Hawa Diallo informiert am Gymnasium Hückelhoven über die Lage in Mali

Infos am Gymnasium : Land zwischen Gewalt und Korruption

Sicher, man hat davon gehört: Im afrikanischen Staat Mali läuft nicht alles so, wie es laufen sollte. Deshalb hat die Bundesregierung militärische Hilfe dahin geschickt. Schwierig sei dieser Auslandseinsatz für die Soldaten, die da in die Wüste geschickt werden – auch das hat man irgendwie irgendwo gehört.

Aber warum, weshalb und wozu deutsche Soldaten vom Rhein an den Niger geschickt werden? Hawa Diallo ist an das Gymnasium nach Hückelhoven gekommen, um Schülern der zehnten Klassen Einblicke in das tägliche Leben in ihrem Heimatland Mali zu geben.

Die junge Frau arbeitet dort für Amnesty International und leistet, wie das heißt, „Menschenrechtsarbeit“. Denn die Menschenrechte werden in ihrem Land täglich mit Füßen getreten – nicht nur von den in den Norden von Mali eingefallenen Kämpfern des so genannten Islamischen Staates, sondern auch von der im Westen an den Senegal, Guinea, die Elfenbeinküste und Burkina Faso grenzenden in der Hauptstadt Bamako residierenden Regierung.

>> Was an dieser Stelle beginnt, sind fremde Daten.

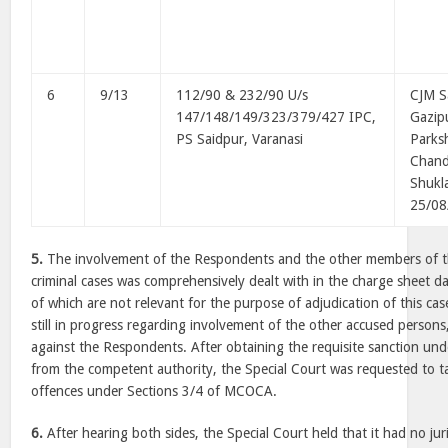
6
9/13
112/90 & 232/90 U/s
CJM S
147/148/149/323/379/427 IPC,
Gazip
PS Saidpur, Varanasi
Parks
Chan
Shukl
25/08
5.
The involvement of the Respondents and the other members of the
criminal cases was comprehensively dealt with in the charge sheet d
of which are not relevant for the purpose of adjudication of this ca
still in progress regarding involvement of the other accused persons
against the Respondents. After obtaining the requisite sanction u
from the competent authority, the Special Court was requested to t
offences under Sections 3/4 of MCOCA.
6.
After hearing both sides, the Special Court held that it had no jur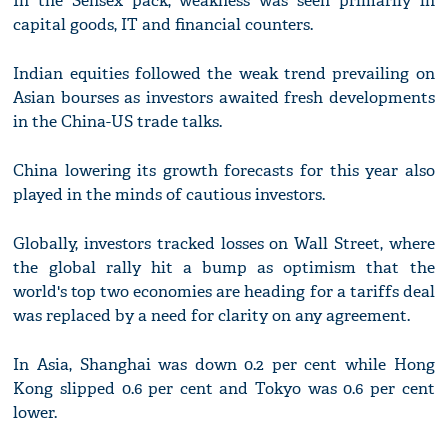
In the Sensex pack, weakness was seen primarily in
capital goods, IT and financial counters.
Indian equities followed the weak trend prevailing on
Asian bourses as investors awaited fresh developments
in the China-US trade talks.
China lowering its growth forecasts for this year also
played in the minds of cautious investors.
Globally, investors tracked losses on Wall Street, where
the global rally hit a bump as optimism that the
world's top two economies are heading for a tariffs deal
was replaced by a need for clarity on any agreement.
In Asia, Shanghai was down 0.2 per cent while Hong
Kong slipped 0.6 per cent and Tokyo was 0.6 per cent
lower.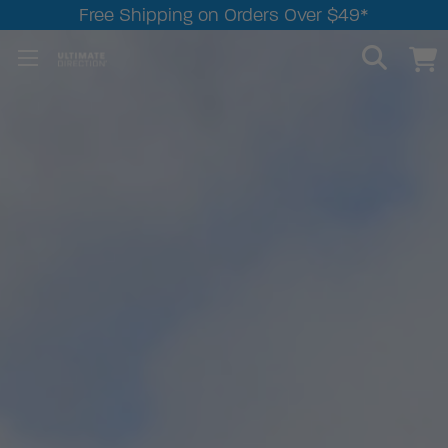
Free Shipping on Orders Over $49*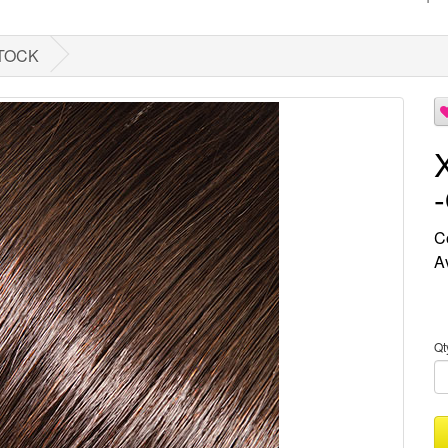
STOCK
C
Av
Qt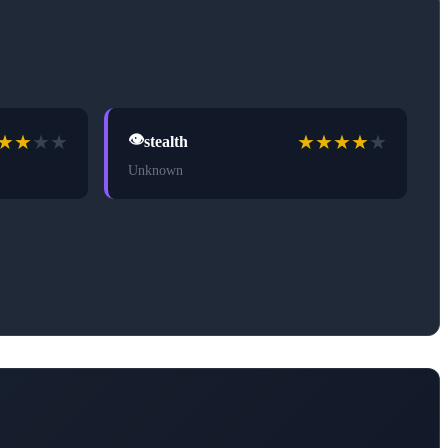
★
★
★
★
★
★
★
★
★
👁️
stealth
Unknown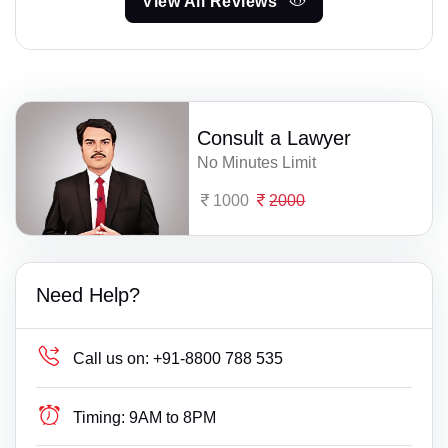
View All Reviews
Consult a Lawyer
No Minutes Limit
1000
2000
Need Help?
Call us on:
+91-8800 788 535
Timing:
9AM to 8PM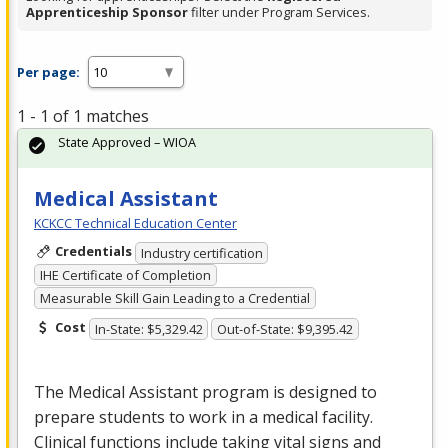
Apprenticeship Sponsor
filter under Program Services.
Per page:
1 - 1 of 1 matches
State Approved – WIOA
Medical Assistant
KCKCC Technical Education Center
Credentials
Industry certification
IHE Certificate of Completion
Measurable Skill Gain Leading to a Credential
Cost
In-State: $5,329.42
Out-of-State: $9,395.42
The Medical Assistant program is designed to
prepare students to work in a medical facility.
Clinical functions include taking vital signs and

„Die Schüler hatten sich natürlich vorher im Unterricht auf den Besuch vorbereitet und konnten so Hawa Diallo in den 70 Minuten der Unterrichtsstunde ganz gezielt Fragen stellen“, sagt Jonas Leffler, der am Gymnasium Hückelhoven Erdkunde unterrichtet. Zusammen mit Geschichtslehrer Wolfgang Roth hat er den Besuch der Mitarbeiterin von Amnesty International an der Schule möglich gemacht. „Hawa Diallo hat am Jugendtreffen von Amnesty Deutschland in Kassel teilgenommen und in Nürnberg und Augsburg deutsche Gruppen getroffen, um sich mit ihnen über die Situation in ihrem Heimatland auszutauschen“, so Roth.

Der Besuch der jungen Frau aus Mali in Deutschland sei eine einmalige Chance gewesen, sie nach Hückelhoven einzuladen, „zumal sie anschließend weiter nach Düsseldorf fuhr, um auch dort über die Situation in Sachen Menschenrechte in Mali zu referieren“, sagt Wolfgang Roth, der auch als Übersetzer des französisch sprechenden Gastes aus Mali fungierte. Es seien Schüler aus anderen Klassen „freiwillig in die Unterrichtsstunde mit Hawa Diallo gekommen“, sagt Jonas Leffler.

Und die haben dann von der Frau aus Mali unter anderem erfahren, dass in ihrem Heimatland rund 500 Schulen von den Islamisten zerstört worden sind; dass fast täglich Busse mit Schülern gekidnappt werden, dass Gewalt gegen Frauen und Mädchen in ihrem Heimatland Alltag sind; dass Korruption das politische System beherrscht; dass die Menschen kaum Arbeit finden und dass deshalb die Perspektivlosigkeit immer mehr um sich greift. „Frau Diallo hat sehr differenziert auch über den Schwebezustand zwischen Krieg und Frieden, der in Mali herrscht, berichtet“, sagt Wolfgang Roth. Zum Beispiel über das von der Regierung verabschiedete Gesetz, das den Dschihadisten Straffreiheit zusichert, wenn sie ihre Waffen abgeben.

„Der Besuch von Hawa Diallo war für den Unterricht an unserer Schule sehr wertvoll“, so das Fazit von Schulleiter Arnold Krekelberg. Er sagte das auf deutsch, aber seine Gestik war so eindeutig, dass Hawa Diallo dies auch ohne Übersetzung verstand und dankbar lächelte.